**TASK DIRECTIONS**: Give back exactly the lines from the beginning of the listing below to the line holding "Auto dustbin emptying for up to 90 days", both ends included; the pictures stay out.

----

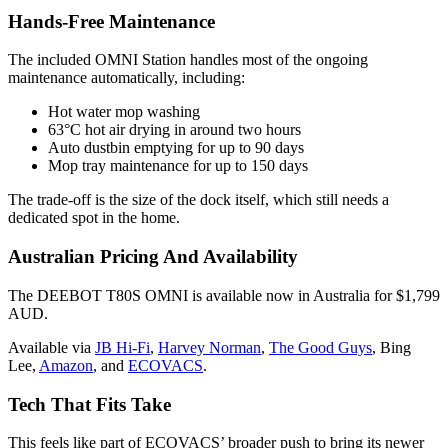
Hands-Free Maintenance
The included OMNI Station handles most of the ongoing
maintenance automatically, including:
Hot water mop washing
63°C hot air drying in around two hours
Auto dustbin emptying for up to 90 days
Mop tray maintenance for up to 150 days
The trade-off is the size of the dock itself, which still needs a
dedicated spot in the home.
Australian Pricing And Availability
The DEEBOT T80S OMNI is available now in Australia for $1,799
AUD.
Available via
JB Hi-Fi
,
Harvey Norman
,
The Good Guys
, Bing
Lee,
Amazon
, and
ECOVACS
.
Tech That Fits Take
This feels like part of ECOVACS’ broader push to bring its newer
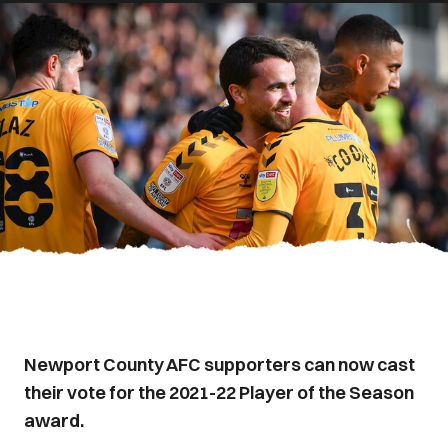
Newport County AFC supporters can now cast
their vote for the 2021-22 Player of the Season
award.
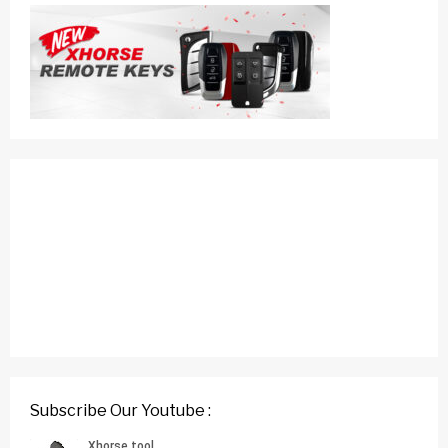
Subscribe Our Youtube :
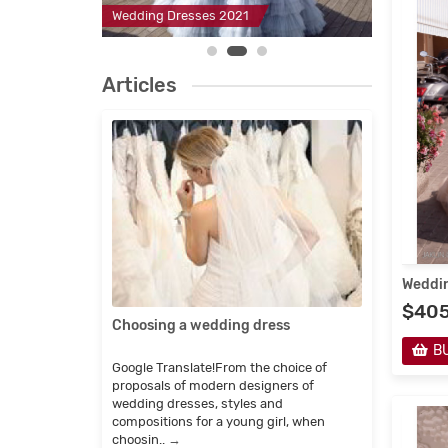
2
Wedding Dresses 2021
Evening D
Articles
Weddin
$40
Choosing a wedding dress
Childr
manuf
B
Google Translate!From the choice of
Google 
proposals of modern designers of
imagine
wedding dresses, styles and
fairy-ta
compositions for a young girl, when
which e
choosin..
→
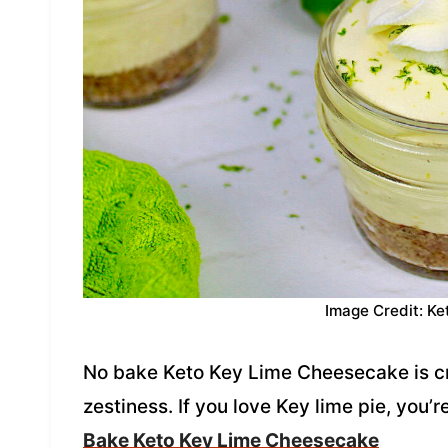
Image Credit: Ke
No bake Keto Key Lime Cheesecake is cr
zestiness. If you love Key lime pie, you’r
Bake Keto Key Lime Cheesecake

----

**TASK SOLUTION**:
Hands-Free Maintenance
The included OMNI Station handles most of the ongoing
maintenance automatically, including:
Hot water mop washing
63°C hot air drying in around two hours
Auto dustbin emptying for up to 90 days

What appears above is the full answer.